For high sensitivity, reagents used in mainland China are usually developed specifically for detection of EV71 C4 strains. The prevalence and risk factors of non-C4 strains are not clear. Furthermore, it is not known whether EV71 vaccines designed based on C4 strains provide cross-protection against non-C4 EV71 strains. As very few researchers have systematically studied the prevalence of non-C4 EV71 strains in mainland China, the deep surveillance of non-C4 EV71 strains described here will provide important information.
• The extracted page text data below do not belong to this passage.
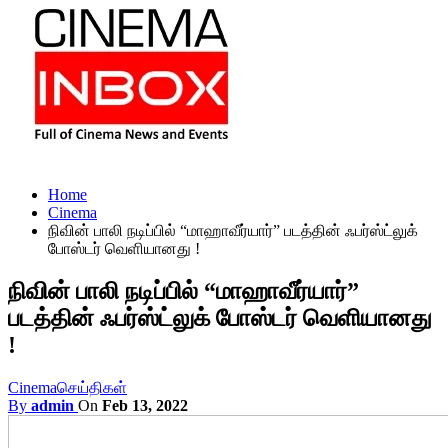
Home
Cinema
நிவின் பாலி நடிப்பில் “மாஹாவீர்யார்” படத்தின் ஃபர்ஸ்ட்லுக்
போஸ்டர் வெளியானது !
நிவின் பாலி நடிப்பில் “மாஹாவீர்யார்”
படத்தின் ஃபர்ஸ்ட்லுக் போஸ்டர் வெளியானது
!
Cinema
செய்திகள்
By
admin
On
Feb 13, 2022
In this study, we first systematically investigated non-C4 EV71 cases in the same region of mainland China. Thirty-two non-C4 EV71 strains, representing subgenotypes B3, B5, C2, and C3 as well as some strains resembling Indian orphan strains were identified. The non-C4 strains accounted for 2.12% of EV71 strains (32/1512, far greater than in other districts). The non-C4 strains had a close relationship to Southeast Asian strains. There might be two reasons for this. On the one hand, a deep, comprehensive, and long-term surveillance system for monitoring the pathogen spectrum of HFMD has been operating in Xiamen for 10 years. As all subgenotypes of HEVs could be identified using our system, non-C4 EV71 strains were not overlooked. On the other hand, as Xiamen is an important tourist city and a key transportation hub between mainland China and Southeast Asia, Xiamen may stand at the forefront of EV71 epidemic changes. Epidemic patterns of HEVs in Xiamen might be affected by imported HEV strains from Southeast Asia. A study in Taiwan showed that large epidemics occurred shortly after minor strains were identified a few years ago. This suggests that large epidemics caused by non-C4 EV71 strains can occur at any time, and more attention should be given to these strains.

This study provides new understanding of EV71 epidemic patterns in mainland China and also provides important information for formulating EV71 prevention and control strategies and developing vaccines and diagnostic reagents.